糖尿病治療薬のメトホルミンが糖を腸へ排出 腸内細菌の栄養となり短鎖脂肪酸を産生 腸内環境を改善 神戸大学
神戸大学などは、糖尿病治療薬であるメトホルミンが「糖(ブドウ糖)の腸への排出」を強めることを発見し、排出された糖は腸内細菌の栄養として使われ、短鎖脂肪酸が産生されることなどを明らかにした。
短鎖脂肪酸は代謝を整える働きをもち、今回発見した現象はメトホルミンの血糖低下作用にも関わっている可能性がある。メトホルミンの腸内糖排出を強めるメカニズムを解明すれば、より良い糖尿病治療薬の開発につながることが期待されるとしている。

メトホルミンにより腸内に排出される糖が4倍に増加 腸内細菌の栄養に
神戸大学などは、糖尿病治療薬であるメトホルミンが「糖(ブドウ糖)の腸への排出」を強めることを発見し、排出された糖は腸内細菌の栄養として使われ、短鎖脂肪酸が産生されることなどを明らかにした。
研究は、神戸大学大学院医学研究科糖尿病・内分泌内科学部門の小川渉教授、地域社会医学健康科学講座の坂口一彦特命教授らの研究グループによるもの。研究成果は、「Communications Medicine」に掲載された。
研究グループは今回、多量の糖(ブドウ糖)が腸へ排出されるという新しい現象を発見した。

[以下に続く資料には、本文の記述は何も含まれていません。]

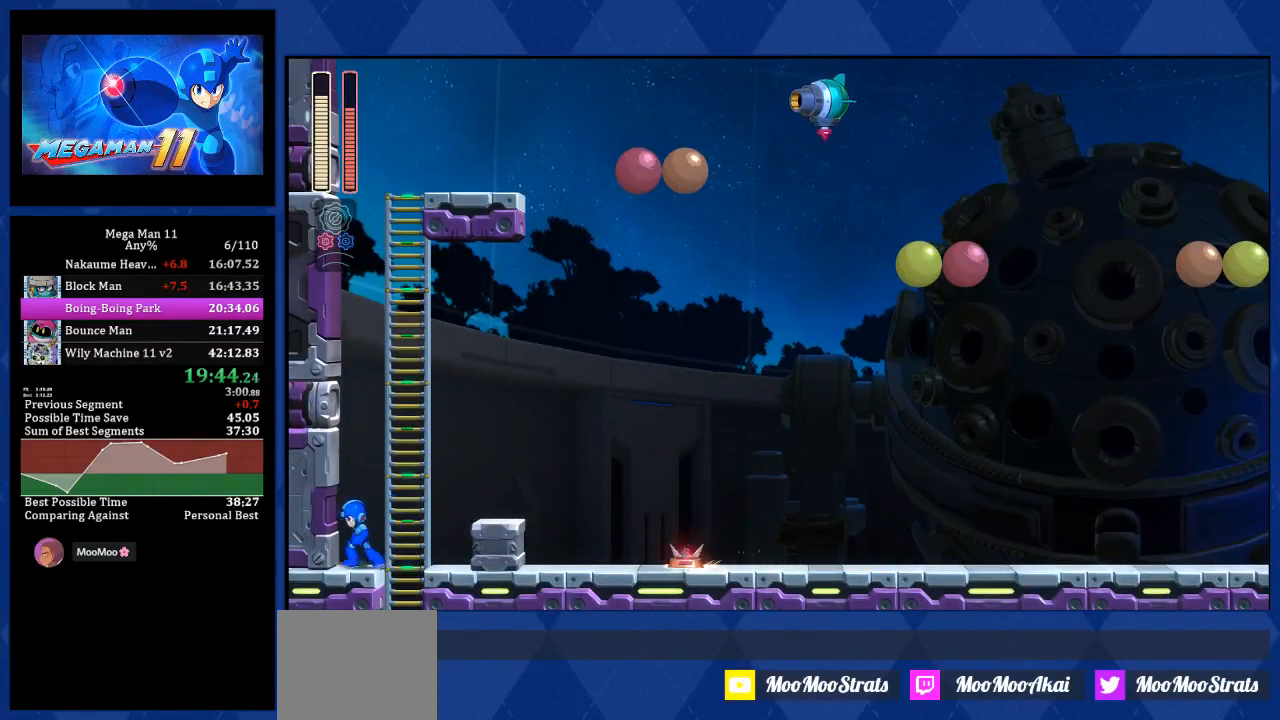
{"buttons": ["CROSS", "CIRCLE"], "left_stick": "center", "right_stick": "center", "events": [[67, "DPAD_LEFT", "up"], [233, "CROSS", "down"], [300, "CIRCLE", "down"]]}
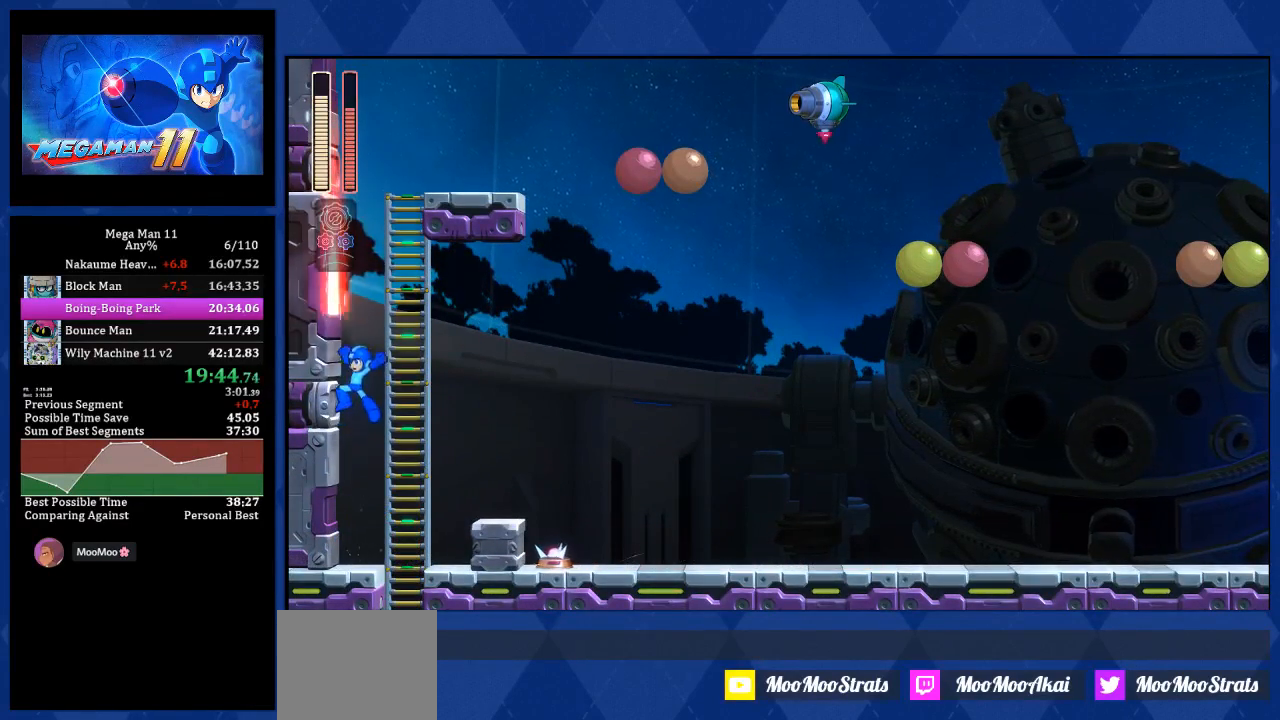
{"buttons": ["CROSS", "CIRCLE", "DPAD_UP", "DPAD_RIGHT"], "left_stick": "center", "right_stick": "center", "events": [[83, "DPAD_UP", "down"], [100, "DPAD_LEFT", "down"], [133, "CIRCLE", "up"], [133, "DPAD_LEFT", "up"], [150, "CROSS", "up"], [217, "CIRCLE", "down"], [217, "CROSS", "down"], [217, "DPAD_UP", "up"], [417, "DPAD_RIGHT", "down"], [467, "DPAD_UP", "down"]]}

従来、腸内細菌は食物繊維を栄養として生育・増殖し、その副産物として短鎖脂肪酸が産生されることが知られていたが、腸へ排出された糖が腸内細菌の栄養となり短鎖脂肪酸が作られるメカニズムは新たに発見したものだ。
この発見はまた、世界でもっとも広く使用される糖尿病治療薬であるメトホルミンの作用機序を理解するうえで重要な示唆を示しているとしている。

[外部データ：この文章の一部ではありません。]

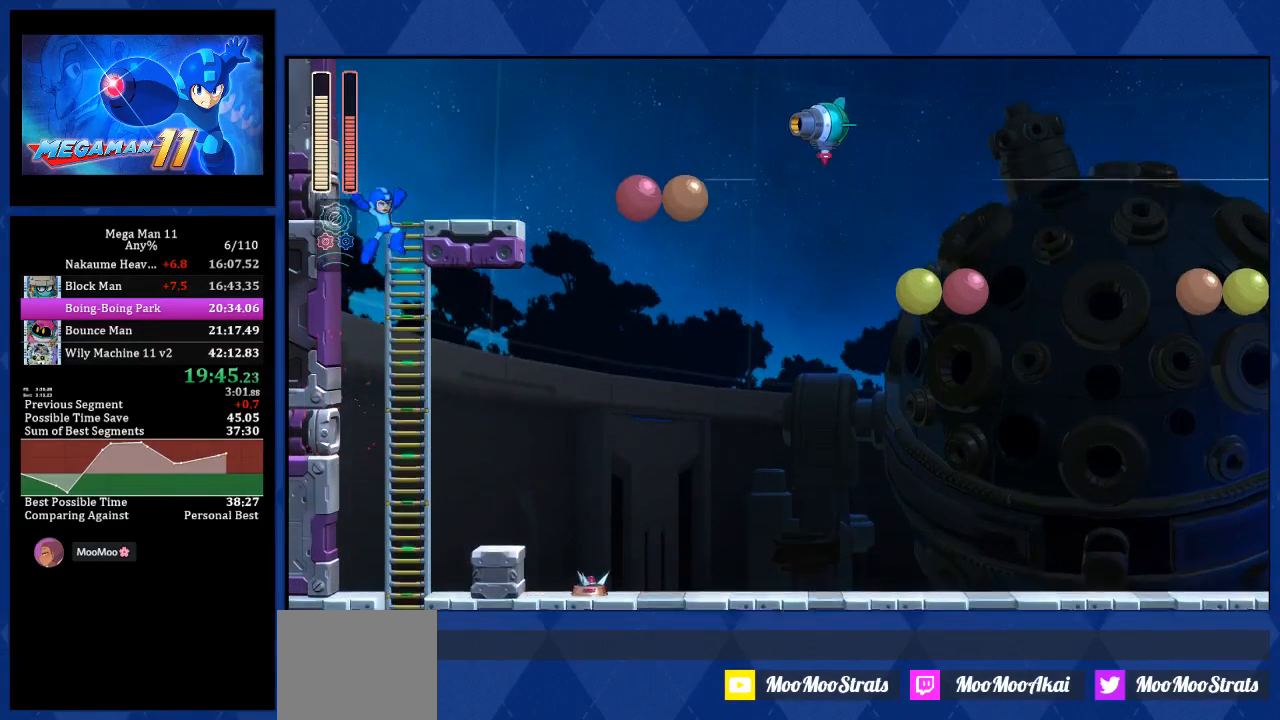
{"buttons": ["CROSS", "DPAD_RIGHT"], "left_stick": "center", "right_stick": "center", "events": [[33, "CIRCLE", "up"], [67, "CROSS", "up"], [383, "DPAD_UP", "up"], [500, "CROSS", "down"]]}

研究グループは今回、メトホルミンを服用すると、腸内に排出される糖の量が約4倍になることを明らかにした。短鎖脂肪酸は代謝を整える働きをもつため、今回発見した現象はメトホルミンの血糖低下作用にも関わる可能性がある。
近年、腸内環境の乱れがさまざまな病気の原因になることが注目されている。腸への糖排出を制御できる薬剤を開発できれば、腸内細菌に十分に栄養を与えてより良い腸内環境を作ることで、さまざまな病気の治療に役立つ可能性があるとしている。
メトホルミンにより「糖の腸への排出」が強められる PET/MRIによる検査法を開発
FDG-PET(フルオロデオシグルコース-ポジトロン断層撮影)は、ブドウ糖に似た物質であるFDGを血管中に投与し、その後FDGが体のどこに集まるかを調べる検査。FDGはブドウ糖と同様に体内を移動するため、ブドウ糖の動きや特定の臓器における消費状況を調べることができる。
FDG-PETは、がんの検出などに使われることが多く、がん細胞が通常の細胞より多くの糖を取り込むという性質を利用している。その過程で、メトホルミンを飲んでいる患者では、FDGが多く集まることが分かってきた。これはメトホルミンを飲むと「腸に糖(ブドウ糖)が集まる」ことを示している。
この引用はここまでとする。